At this, women in the gallery erupted with outrage. “Bullshit!” they yelled. “Shame on you!” Then they stood up and started chanting. “Let her speak! Let her speak! Let her speak!”
It turned out Davis didn’t have to speak anymore. The crowd, which had filled all four tiers of the capitol rotunda, yelled and stomped so loudly that votes for the bill could scarcely be heard, let alone counted. The building shook. State troopers were ordered to clear the gallery, and some women refused to leave. In one video, a young woman puts her arms around a woman with graying hair to shield her from officers yanking violently on her arms. All the while, Davis was looking up at her roaring supporters, sometimes mouthing, “Keep it up.” They did — and the clock struck midnight before the bill could be passed.
It wasn’t just Davis’s filibuster that had won the day. It was a horde of like-minded Texans who read her tweet, piled into cars, walked into the Texas state capitol, and refused to relent.
Writer Callie Collins wrote of being at the capitol in Austin that day:
“It was an experience unlike any I’ve had — a moment when my voice and my body made a real, physical difference for something I believed in. It was electrifying and beautiful and visceral and sad, and, ultimately, successful.”
Legislatively, that success was short-lived. A similar bill later passed, limiting access to reproductive healthcare for millions of women. The pink sneakers Davis stood in that 2013 day, though, became an iconic image of 21st-century feminism. Like the recent gun-control sit-in, Sen.

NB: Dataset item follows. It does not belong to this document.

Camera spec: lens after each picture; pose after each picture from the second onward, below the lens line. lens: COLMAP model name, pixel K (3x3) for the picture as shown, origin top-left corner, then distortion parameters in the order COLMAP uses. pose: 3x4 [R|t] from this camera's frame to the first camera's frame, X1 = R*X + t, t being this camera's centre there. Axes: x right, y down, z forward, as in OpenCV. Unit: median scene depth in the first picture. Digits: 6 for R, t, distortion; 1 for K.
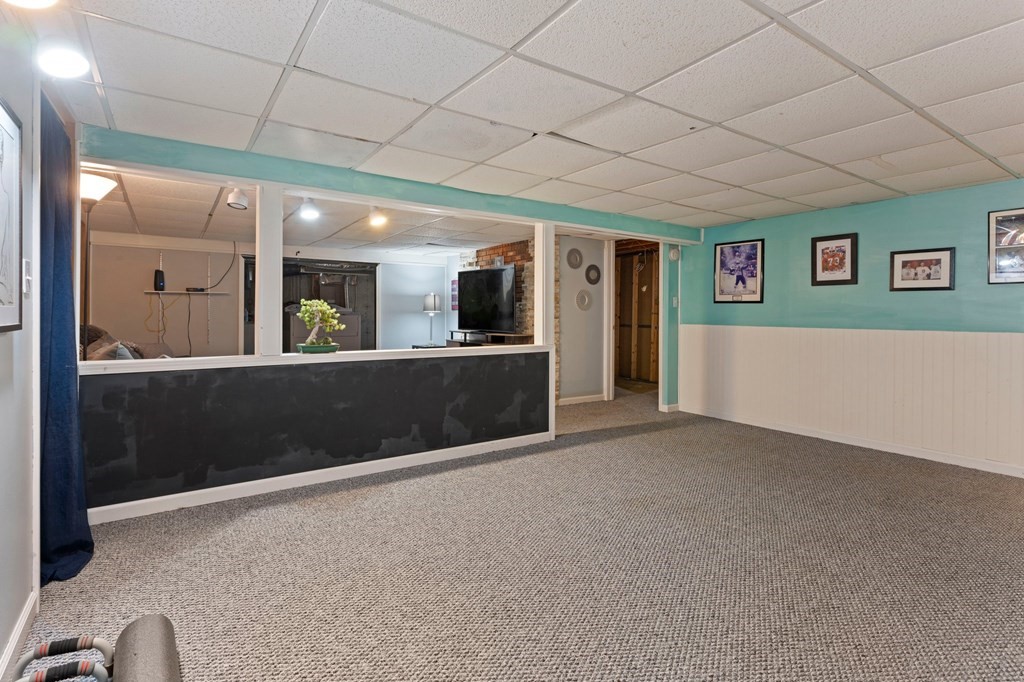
lens RADIAL K [[495.2, 0, 505.8], [0, 495.2, 311.7], [0, 0, 1]] dist [0.002787, 0.000292]
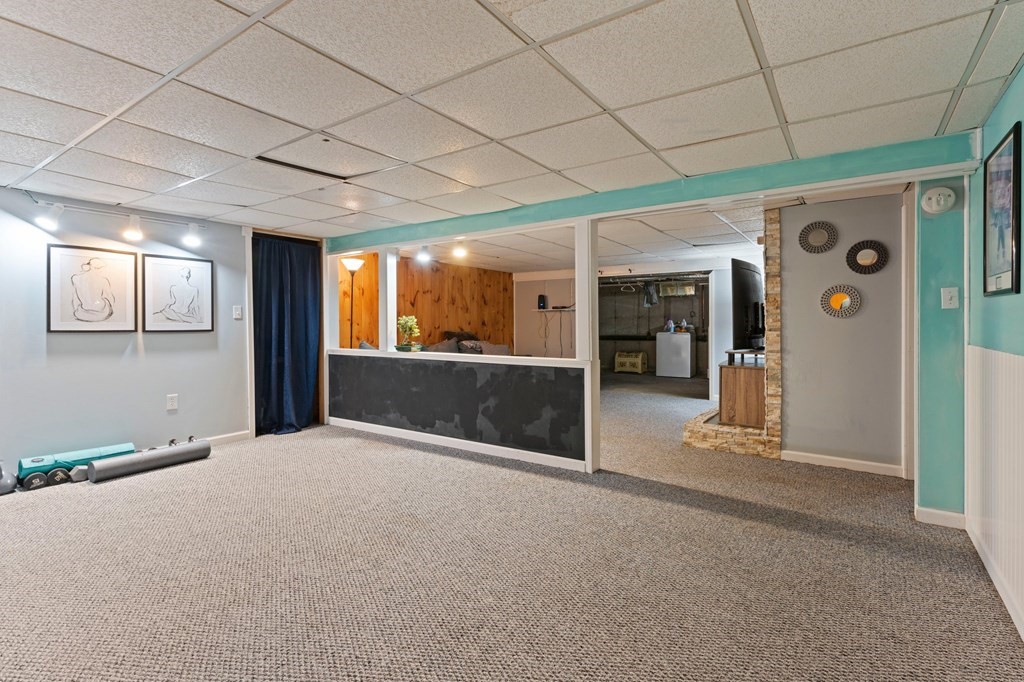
lens RADIAL K [[491.8, 0, 510.7], [0, 491.8, 325.1], [0, 0, 1]] dist [0.003573, 0.000633]
pose [[0.355871, -0.002474, -0.934532, 0.935667], [0.007042, 0.999975, 0.000034, 0.004978], [0.934509, -0.006593, 0.355880, 0.642042]]
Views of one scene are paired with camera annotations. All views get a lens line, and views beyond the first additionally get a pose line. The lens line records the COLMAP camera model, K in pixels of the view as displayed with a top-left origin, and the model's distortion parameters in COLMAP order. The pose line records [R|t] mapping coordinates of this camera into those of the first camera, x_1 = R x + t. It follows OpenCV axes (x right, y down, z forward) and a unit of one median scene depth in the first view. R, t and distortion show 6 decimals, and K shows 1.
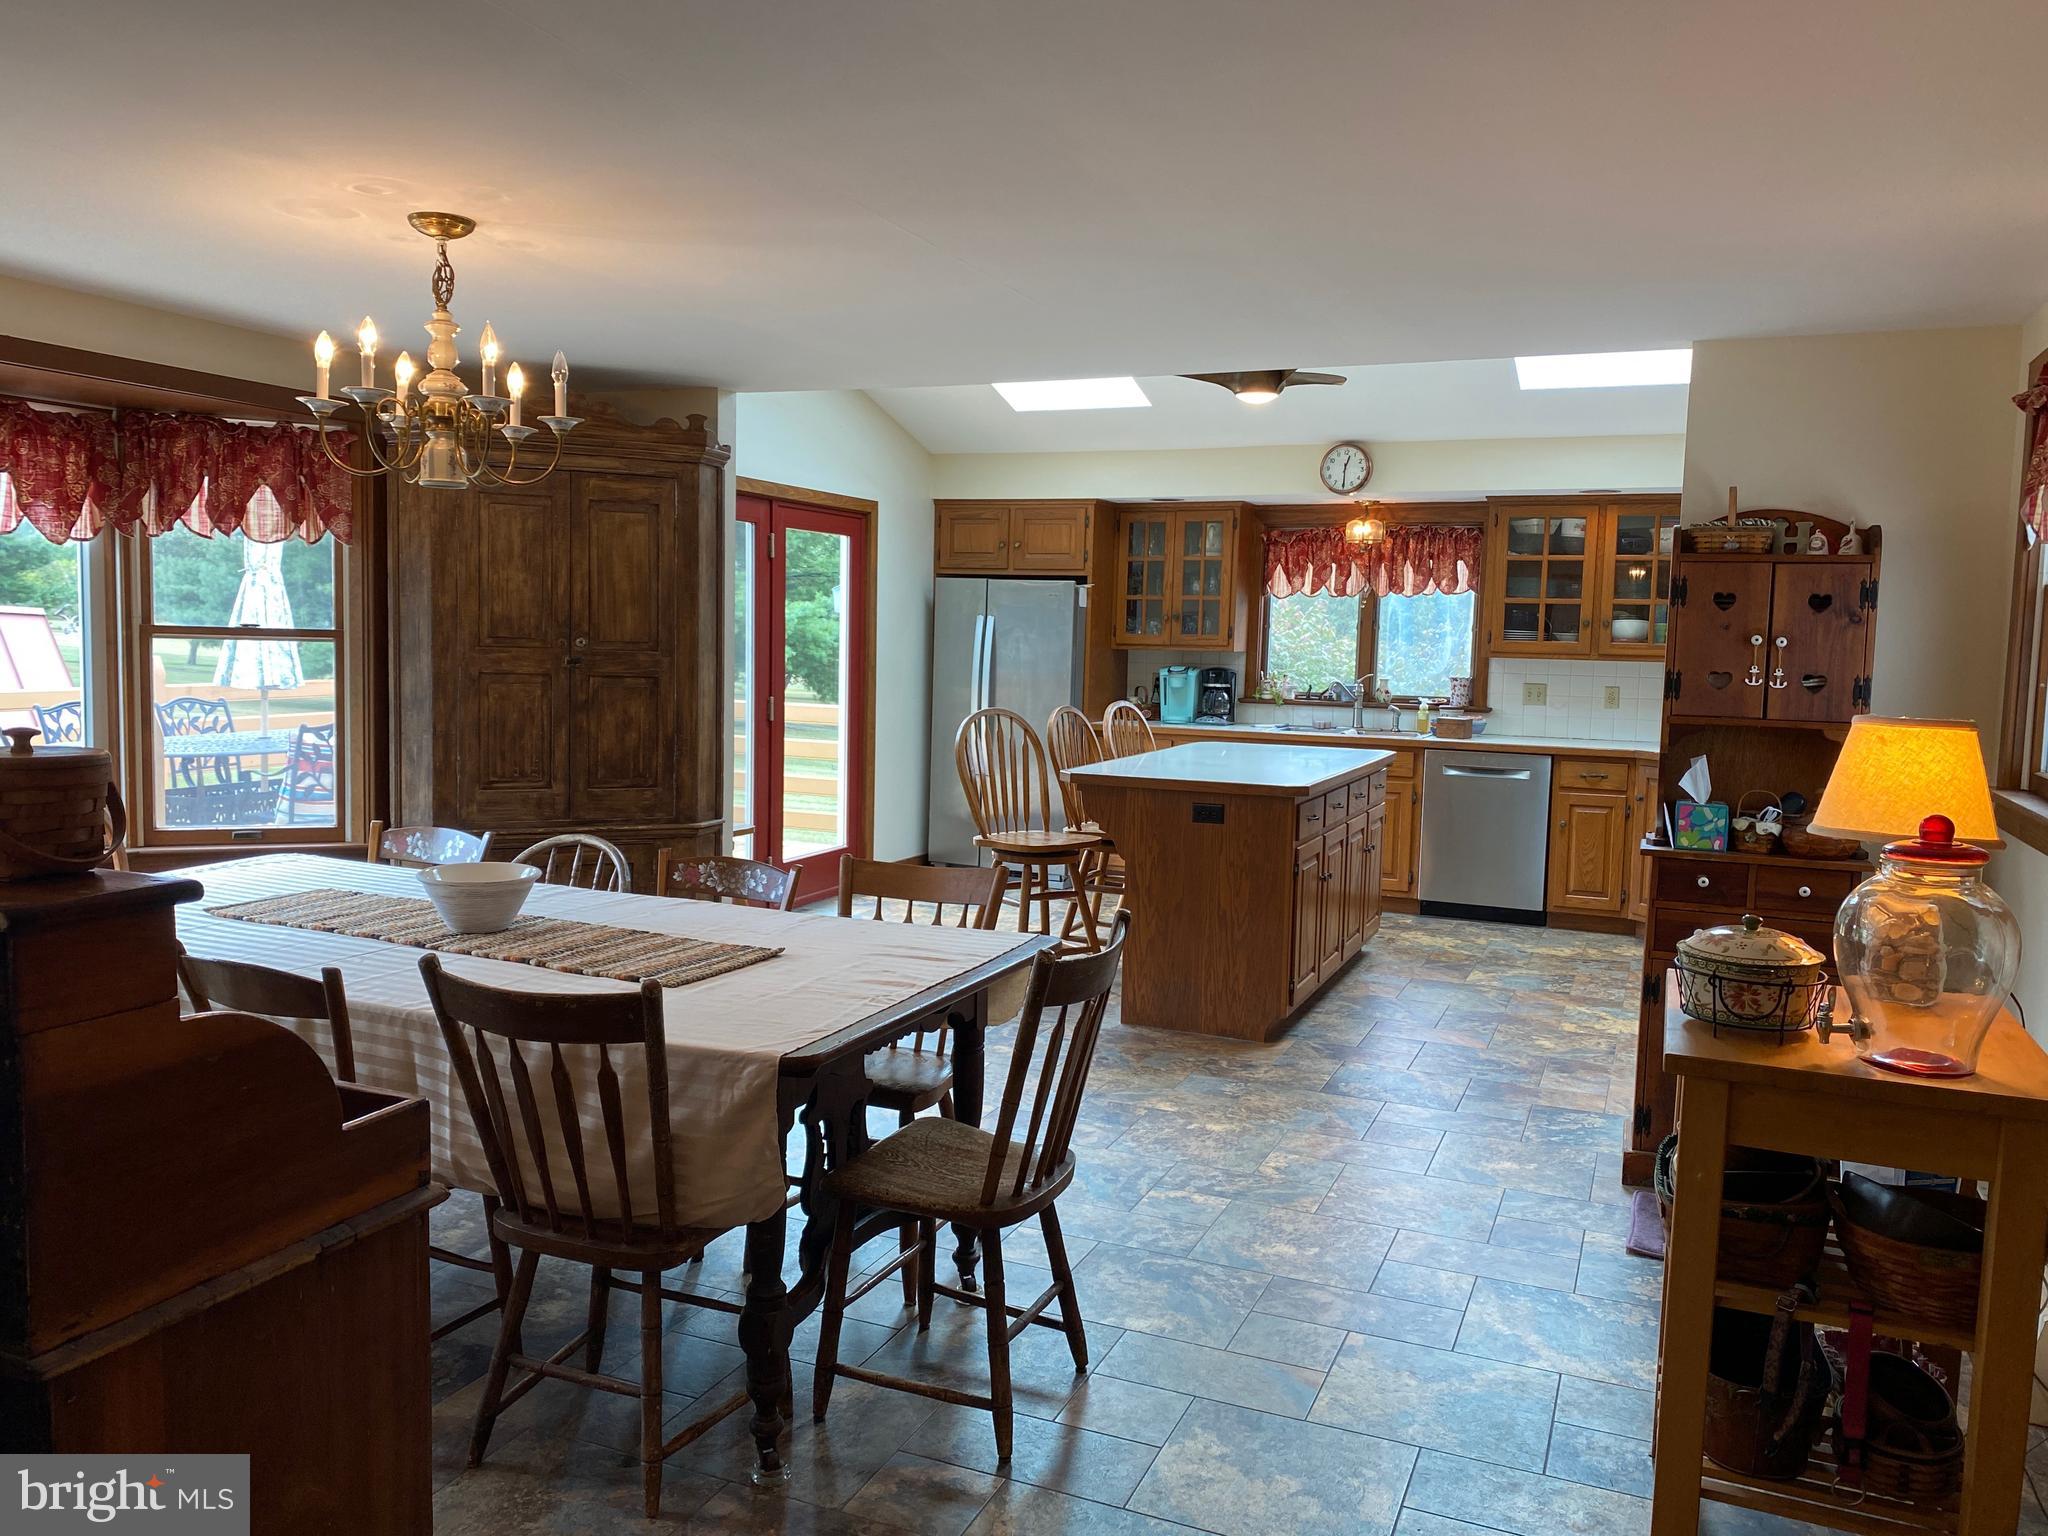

Davis’s stand achieved no immediate policy change but forced the nation to reckon with a minority voice that refused to yield.
Echoes of that voice — untold numbers of activists inspired by Davis’s filibuster — surely reverberated all the way to the United States Supreme Court, which last month struck down the Texas law for placing undue burden on female patients. It was the most pivotal abortion-rights decision in a generation.
In democracy and in life, there is a time for listening, for compromising, for being malleable. Those who shaped the greatest freedoms and promises of our union, though, reached a point at which a collective backbone was their most important asset. Some even managed to stand together with grace, refusing to match venom with more venom — but refusing, too, to give up.
In recent decades, we Americans, as a whole, seemed to have lost that backbone. Perhaps it was due to apathy born of privilege. Perhaps it was for disenfranchisement born of poverty, race, the erosion of civics education. Whatever the reason, as a country we sat down (mostly on couches) and shook our heads over somber news reports about the world. While we sat, extreme ideologies and destructive interests grew within our government and made ours a less safe, less equitable, less healthy, less free country in the name of religion, money, or both. Now, the presidential election and a host of public crises pose the question: As a nation, where do we stand?
In recent years, I’ve felt called to write and speak less as a reporter of events than as an advocate for the people most harmed by those events. As Holocaust survivor Elie Wiesel said in his 1986 acceptance of the Nobel Peace Prize:
“Neutrality helps the oppressor, never the victim. Silence encourages the tormentor, never the tormented. Sometimes we must interfere.”
Having been raised with different views than the ones I now hold, I’m sharply aware of the fallibility of ideas and will be the last to vilify those with whom I disagree. What now clarifies complicated issues for me, what tells me where to stand, is less a political or ideological line than the simple matter of suffering. Who is strategically barred from her constitutional rights? Who is senselessly murdered or harmed? Who struggles to feed a family? Whoever they are, I stand with them.